If you’ve read the Municipal Lobbying Ordinance of the City of Los Angeles, you will have noted that it’s a bitch to enforce. It defines a lobbyist to be someone who is compensated to influence City action on behalf of a third party for 30 or more hours in any consecutive three months, and then requires lobbyists so-defined to register with the City. Imagine trying to use CPRA and other methods available to the public to pin that beef on some BID employee… I can tell you it’s not an easy task.

You may recall that between 2008 and 2010 the CEC tried to get this unwieldy definition changed to one whose details I won’t go into here, but which would have been far easier to enforce. For whatever reason, Carol Schatz, Kerry Morrison, and a few less luminous lights of the BID world including the perennially mockable Downtown Russell Brown decided for reasons known only to them and their therapists that this was going to destroy the very foundations of Los Angeles. As is their wont, they proceeded to get really fussy and scratch at their own faces till mom made them put their mittens on soon Eric Garcetti, at that time chair of the Rules and Elections Committee, smothered the whole baby in its bed for no discernible reason other than to please his darling BID-babes Kerry and Carol.

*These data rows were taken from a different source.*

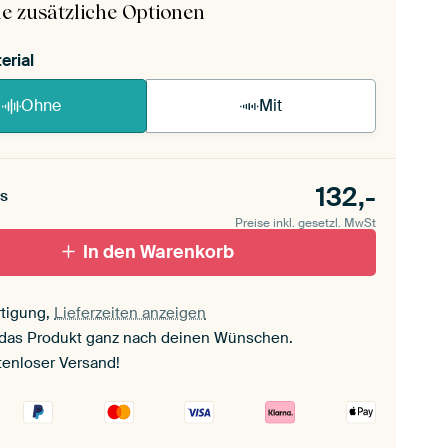
e zusätzliche Optionen
erial
Ohne
Mit
132,-
s
Preise inkl. gesetzl. MwSt
In den Warenkorb
tigung,
Lieferzeiten anzeigen
 das Produkt ganz nach deinen Wünschen.
tenloser Versand!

Eric Garcetti to Kerry Morrison in 2010: "You don't want to have to register as a lobbyist?  Whatever baby wants, baby gets."  Except, of course, baby still has to register, it's just next to impossible to prove it.
Eric Garcetti to Kerry Morrison in 2010: “You don’t want to have to register as a lobbyist? Whatever baby wants, baby gets.” Except, of course, baby still has to register, it’s just next to impossible to prove it.

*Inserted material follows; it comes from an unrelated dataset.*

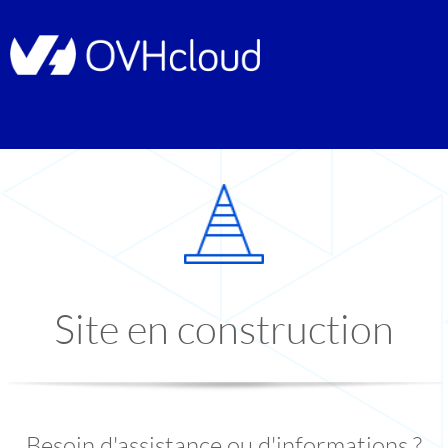
Site en construction
Besoin d'assistance ou d'informations ?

So now the staff of the CEC, whose Executive Director is the same Heather Holt who got tarred, feathered, and mocked by Garcetti over this very same issue in 2010, has prepared a new proposed revision of the definition of lobbyist. The Commissioners will be discussing it at their upcoming meeting on August 9, 2016. The new proposal owes some debts to the last proposal, but its central point is quite different. It’s a change to a compensation-based rather than a time-based definition, which is fairly standard around the rest of the country:

We recommend returning to a compensation-based definition and that “lobbyist” be defined as an individual who is entitled to receive $2,000 or more in a calendar year for attempting to influence a City matter on behalf of another person. The attempt to influence would include a direct communication with a City official or employee, and compensation could be either monetary or non-monetary.